All the preoccupations fit to print

I was scanning the headlines from a magazine I’ve recently taken interest in and noticed how many social buzzwords it had. Imposter syndrome. Diversity. Quiet Quitting. Obsessions about race and sex.

It got me wondering (for the millionth time) which came first. Is the public actually preoccupied with these topics, and the media is dutifully covering them, or is the media creating obsessions by endlessly framing issues from a certain point of view?

The answer is obviously “both” — it almost always is — but “both” doesn’t mean one isn’t dominant.

My strong suspicion is that it works this way. Some small group of socially connected, elite types get obsessed with some issue. Media elites rub shoulders with that crowd, so they pick up those attitudes. “This is the new thing that everybody is talking about.” That filters down into the newspapers, magazines, silly TV talk shows, etc., and then becomes the new thing that “everybody” is talking about.

I stand athwart this nonsense. I won’t play. I try hard not to use the hip new words and phrases.

4 thoughts on “All the preoccupations fit to print”

  1. What about these words?
    “Woke”
    “Cancel culture”
    “Cultural marxism”
    “Reverse racism”
    “Virtue signaling”

    1. Same basic idea, although some of those terms have been around for quite a while and don’t seem as recent / hip as the others.

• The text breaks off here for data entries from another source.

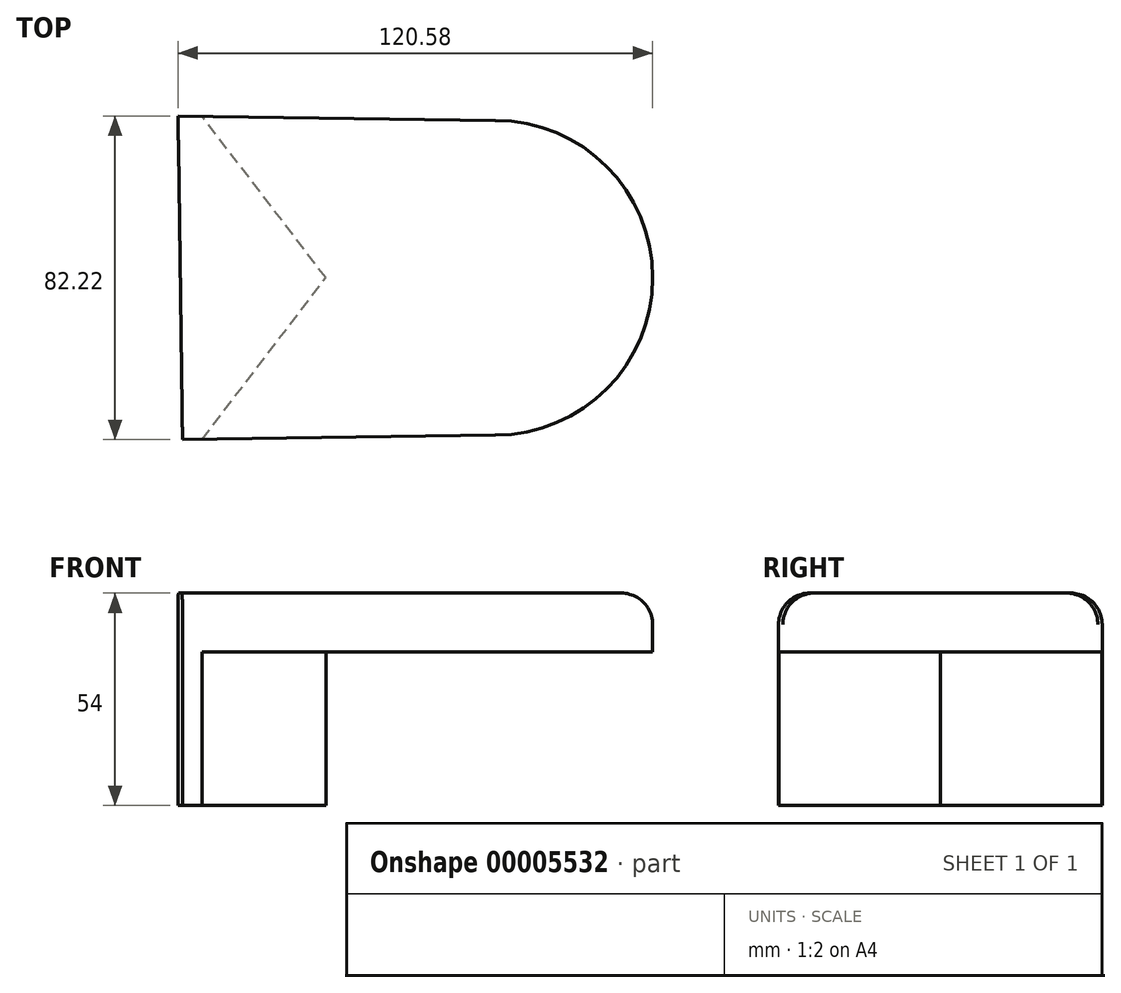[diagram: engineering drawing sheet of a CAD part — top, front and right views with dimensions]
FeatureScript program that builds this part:
annotation { "Feature Type Name" : "Feature", "Feature Type Description" : "" }
export const myFeature = defineFeature(function(context is Context, id is Id, definition is map)
    precondition{}
    {
        {
            var Q0;
            Q0=qCreatedBy(makeId("Top.planeOp"),FACE);
            var sketch = newSketch(context, id + "F0", { "sketchPlane" : qUnion([Q0])});
            skArc(sketch, "E0", {"start": v(0, -40) * mm, "mid": v(40, 0) * mm, "end": v(0, 40) * mm});
            skLineSegment(sketch, "E1", {"start": v(-80.58, 41.12) * mm, "end": v(0, 40) * mm});
            skLineSegment(sketch, "E2", {"start": v(0, -40) * mm, "end": v(-79.44, -41.1) * mm});
            skLineSegment(sketch, "E3", {"start": v(-79.44, -41.1) * mm, "end": v(-80.58, 41.12) * mm});
            skSolve(sketch);
        }
        {
            var Q0;
            Q0=makeQuery(id+"F0.imprint","IMPRINT",FACE,{"disambiguationData":[TD([[makeQuery(id+"F0.imprint","IMPRINT",EDGE,{"derivedFrom":sQuery(id+"F0.wireOp",EDGE,"E0")}),1.0]])]});
            extrude(context, id + "F1", {"entities" : qUnion([Q0]), "depth" : 54 * mm});
        }
        {
            var Q0;
            Q0=makeQuery(id+"F1.opExtrude","SWEPT_EDGE",EDGE,{"disambiguationData":[OSD([sQuery(id+"F0.wireOp",EDGE,"E0"),sQuery(id+"F0.wireOp",EDGE,"E2")])]});
            var Q1;
            Q1=makeQuery(id+"F1.opExtrude","SWEPT_EDGE",EDGE,{"disambiguationData":[OSD([sQuery(id+"F0.wireOp",EDGE,"E0"),sQuery(id+"F0.wireOp",EDGE,"E1")])]});
            fillet(context, id + "F2", {"entities" : qUnion([Q0, Q1]), "radius" : 15 * mm, "tangentPropagation" : true, "allowEdgeOverflow" : false});
        }
        {
            var Q0;
            Q0=makeQuery(id+"F1.opExtrude","CAP_FACE",FACE,{"disambiguationData":[OSD([sQuery(id+"F0.wireOp",EDGE,"E0"),sQuery(id+"F0.wireOp",EDGE,"E1"),sQuery(id+"F0.wireOp",EDGE,"E2"),sQuery(id+"F0.wireOp",EDGE,"E3")])],"isStart":true});
            var sketch = newSketch(context, id + "F3", { "sketchPlane" : qUnion([Q0])});
            skLineSegment(sketch, "E4", {"start": v(-74.44, 41.03) * mm, "end": v(-43, 0) * mm});
            skLineSegment(sketch, "E5", {"start": v(-43, 0) * mm, "end": v(-74.44, -41.03) * mm});
            skLineSegment(sketch, "E6", {"start": v(-74.44, 41.03) * mm, "end": v(47.2, 55.89) * mm});
            skLineSegment(sketch, "E7", {"start": v(47.2, 55.89) * mm, "end": v(48.63, -68.12) * mm});
            skLineSegment(sketch, "E8", {"start": v(48.63, -68.12) * mm, "end": v(-74.44, -41.03) * mm});
            skSolve(sketch);
        }
        {
            var Q0;
            {var subQ2=sQuery(id+"F3.wireOp",EDGE,"E4");var subQ3=sQuery(id+"F3.wireOp",EDGE,"E6");Q0=qUnion([makeQuery(id+"F3.imprint","IMPRINT",FACE,{"disambiguationData":[TD([[makeQuery(id+"F3.imprint","IMPRINT",EDGE,{"derivedFrom":subQ3}),-1.0]])]}),makeQuery(id+"F3.imprint","IMPRINT",FACE,{"disambiguationData":[TD([[makeQuery(id+"F3.imprint","IMPRINT",EDGE,{"derivedFrom":subQ2}),1.0]])]})]);}
            extrude(context, id + "F4", {"entities" : qUnion([Q0]), "operationType" : NewBodyOperationType.REMOVE, "oppositeDirection" : true, "depth" : 39 * mm});
        }
        {
            var Q0;
            Q0=makeQuery(id+"F4.boolean.opBoolean","COPY",EDGE,{"derivedFrom":makeQuery(id+"F4.opExtrude","CAP_EDGE",EDGE,{"disambiguationData":[OSD([sQuery(id+"F3.wireOp",EDGE,"E4")])],"isStart":true})});
            var Q1;
            Q1=makeQuery(id+"F4.boolean.opBoolean","COPY",EDGE,{"derivedFrom":makeQuery(id+"F4.opExtrude","CAP_EDGE",EDGE,{"disambiguationData":[OSD([sQuery(id+"F3.wireOp",EDGE,"E5")])],"isStart":true})});
            var Q2;
            Q2=makeQuery(id+"F1.opExtrude","CAP_EDGE",EDGE,{"disambiguationData":[OSD([sQuery(id+"F0.wireOp",EDGE,"E2")])],"isStart":false});
            fillet(context, id + "F5", {"entities" : qUnion([Q0, Q1, Q2]), "radius" : 8 * mm, "tangentPropagation" : true, "allowEdgeOverflow" : false});
        }
    });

    2. I had a similar thought…

      “War on Christmas”
      “Mob”
      “Snowflake”
      “Blue Lives Matters”
      “Elite”
      “Trump Derangement Syndrome”

      I suspect people with an axe to grind get on social media and say things like this. Then, a few people “like” it. When enough people “like” it, it becomes a “thing”….especially when someone famous or the media grabs it.